▶ _Problem requirements_
Your reply should reproduce each record precisely as written.

▶ _Information given_
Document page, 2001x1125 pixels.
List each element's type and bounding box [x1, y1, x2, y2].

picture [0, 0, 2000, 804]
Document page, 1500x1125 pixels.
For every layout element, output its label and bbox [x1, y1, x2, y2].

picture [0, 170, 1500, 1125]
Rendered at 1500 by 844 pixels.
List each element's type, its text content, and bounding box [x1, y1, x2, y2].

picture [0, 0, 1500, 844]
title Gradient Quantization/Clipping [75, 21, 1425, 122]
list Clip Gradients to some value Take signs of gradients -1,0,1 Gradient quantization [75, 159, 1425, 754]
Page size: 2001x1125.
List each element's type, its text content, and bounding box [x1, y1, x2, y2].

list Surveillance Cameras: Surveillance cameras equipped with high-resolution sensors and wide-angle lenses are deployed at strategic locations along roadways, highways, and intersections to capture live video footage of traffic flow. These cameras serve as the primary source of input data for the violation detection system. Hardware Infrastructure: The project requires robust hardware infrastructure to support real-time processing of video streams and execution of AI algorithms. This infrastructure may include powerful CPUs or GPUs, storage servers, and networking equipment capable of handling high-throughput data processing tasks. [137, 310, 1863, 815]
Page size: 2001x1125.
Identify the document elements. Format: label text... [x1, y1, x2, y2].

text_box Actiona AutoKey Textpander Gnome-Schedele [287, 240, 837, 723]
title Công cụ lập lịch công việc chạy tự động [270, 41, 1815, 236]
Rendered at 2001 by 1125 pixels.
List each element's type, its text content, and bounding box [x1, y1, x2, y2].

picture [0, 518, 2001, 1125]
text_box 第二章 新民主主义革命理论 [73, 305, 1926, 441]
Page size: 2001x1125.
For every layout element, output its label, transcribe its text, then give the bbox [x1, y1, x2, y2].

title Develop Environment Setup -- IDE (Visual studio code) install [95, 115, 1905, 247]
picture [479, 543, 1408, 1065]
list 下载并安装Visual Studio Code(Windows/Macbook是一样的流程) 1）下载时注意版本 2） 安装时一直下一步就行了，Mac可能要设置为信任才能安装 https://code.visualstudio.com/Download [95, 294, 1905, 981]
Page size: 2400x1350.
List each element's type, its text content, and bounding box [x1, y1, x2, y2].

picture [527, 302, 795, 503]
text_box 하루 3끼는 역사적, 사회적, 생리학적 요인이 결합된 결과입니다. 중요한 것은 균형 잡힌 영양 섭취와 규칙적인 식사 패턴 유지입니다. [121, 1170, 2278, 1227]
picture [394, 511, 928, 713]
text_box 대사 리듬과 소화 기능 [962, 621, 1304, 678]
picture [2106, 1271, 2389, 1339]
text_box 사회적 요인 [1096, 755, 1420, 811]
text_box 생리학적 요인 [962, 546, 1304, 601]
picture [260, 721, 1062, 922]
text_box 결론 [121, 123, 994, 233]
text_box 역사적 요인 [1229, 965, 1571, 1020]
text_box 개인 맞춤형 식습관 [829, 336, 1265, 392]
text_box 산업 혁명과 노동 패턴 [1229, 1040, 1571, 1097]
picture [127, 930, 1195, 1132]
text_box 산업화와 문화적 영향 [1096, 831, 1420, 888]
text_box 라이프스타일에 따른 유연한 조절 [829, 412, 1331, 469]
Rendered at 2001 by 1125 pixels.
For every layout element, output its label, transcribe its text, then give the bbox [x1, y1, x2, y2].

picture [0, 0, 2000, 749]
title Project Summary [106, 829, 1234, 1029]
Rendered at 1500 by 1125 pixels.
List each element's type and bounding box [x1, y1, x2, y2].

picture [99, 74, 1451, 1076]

▶ _Your response_
Document page, 2001x1125 pixels.
List each element's type and bounding box [x1, y1, x2, y2].

picture [0, 0, 2000, 804]
Document page, 1500x1125 pixels.
For every layout element, output its label and bbox [x1, y1, x2, y2].

picture [0, 170, 1500, 1125]
Rendered at 1500 by 844 pixels.
List each element's type, its text content, and bounding box [x1, y1, x2, y2].

picture [0, 0, 1500, 844]
title Gradient Quantization/Clipping [75, 21, 1425, 122]
list Clip Gradients to some value Take signs of gradients -1,0,1 Gradient quantization [75, 159, 1425, 754]
Page size: 2001x1125.
List each element's type, its text content, and bounding box [x1, y1, x2, y2].

list Surveillance Cameras: Surveillance cameras equipped with high-resolution sensors and wide-angle lenses are deployed at strategic locations along roadways, highways, and intersections to capture live video footage of traffic flow. These cameras serve as the primary source of input data for the violation detection system. Hardware Infrastructure: The project requires robust hardware infrastructure to support real-time processing of video streams and execution of AI algorithms. This infrastructure may include powerful CPUs or GPUs, storage servers, and networking equipment capable of handling high-throughput data processing tasks. [137, 310, 1863, 815]
Page size: 2001x1125.
Identify the document elements. Format: label text... [x1, y1, x2, y2].

text_box Actiona AutoKey Textpander Gnome-Schedele [287, 240, 837, 723]
title Công cụ lập lịch công việc chạy tự động [270, 41, 1815, 236]
Rendered at 2001 by 1125 pixels.
List each element's type, its text content, and bounding box [x1, y1, x2, y2].

picture [0, 518, 2001, 1125]
text_box 第二章 新民主主义革命理论 [73, 305, 1926, 441]
Page size: 2001x1125.
For every layout element, output its label, transcribe its text, then give the bbox [x1, y1, x2, y2].

title Develop Environment Setup -- IDE (Visual studio code) install [95, 115, 1905, 247]
picture [479, 543, 1408, 1065]
list 下载并安装Visual Studio Code(Windows/Macbook是一样的流程) 1）下载时注意版本 2） 安装时一直下一步就行了，Mac可能要设置为信任才能安装 https://code.visualstudio.com/Download [95, 294, 1905, 981]
Page size: 2400x1350.
List each element's type, its text content, and bounding box [x1, y1, x2, y2].

picture [527, 302, 795, 503]
text_box 하루 3끼는 역사적, 사회적, 생리학적 요인이 결합된 결과입니다. 중요한 것은 균형 잡힌 영양 섭취와 규칙적인 식사 패턴 유지입니다. [121, 1170, 2278, 1227]
picture [394, 511, 928, 713]
text_box 대사 리듬과 소화 기능 [962, 621, 1304, 678]
picture [2106, 1271, 2389, 1339]
text_box 사회적 요인 [1096, 755, 1420, 811]
text_box 생리학적 요인 [962, 546, 1304, 601]
picture [260, 721, 1062, 922]
text_box 결론 [121, 123, 994, 233]
text_box 역사적 요인 [1229, 965, 1571, 1020]
text_box 개인 맞춤형 식습관 [829, 336, 1265, 392]
text_box 산업 혁명과 노동 패턴 [1229, 1040, 1571, 1097]
picture [127, 930, 1195, 1132]
text_box 산업화와 문화적 영향 [1096, 831, 1420, 888]
text_box 라이프스타일에 따른 유연한 조절 [829, 412, 1331, 469]
Rendered at 2001 by 1125 pixels.
For every layout element, output its label, transcribe its text, then give the bbox [x1, y1, x2, y2].

picture [0, 0, 2000, 749]
title Project Summary [106, 829, 1234, 1029]
Rendered at 1500 by 1125 pixels.
List each element's type and bounding box [x1, y1, x2, y2].

picture [99, 74, 1451, 1076]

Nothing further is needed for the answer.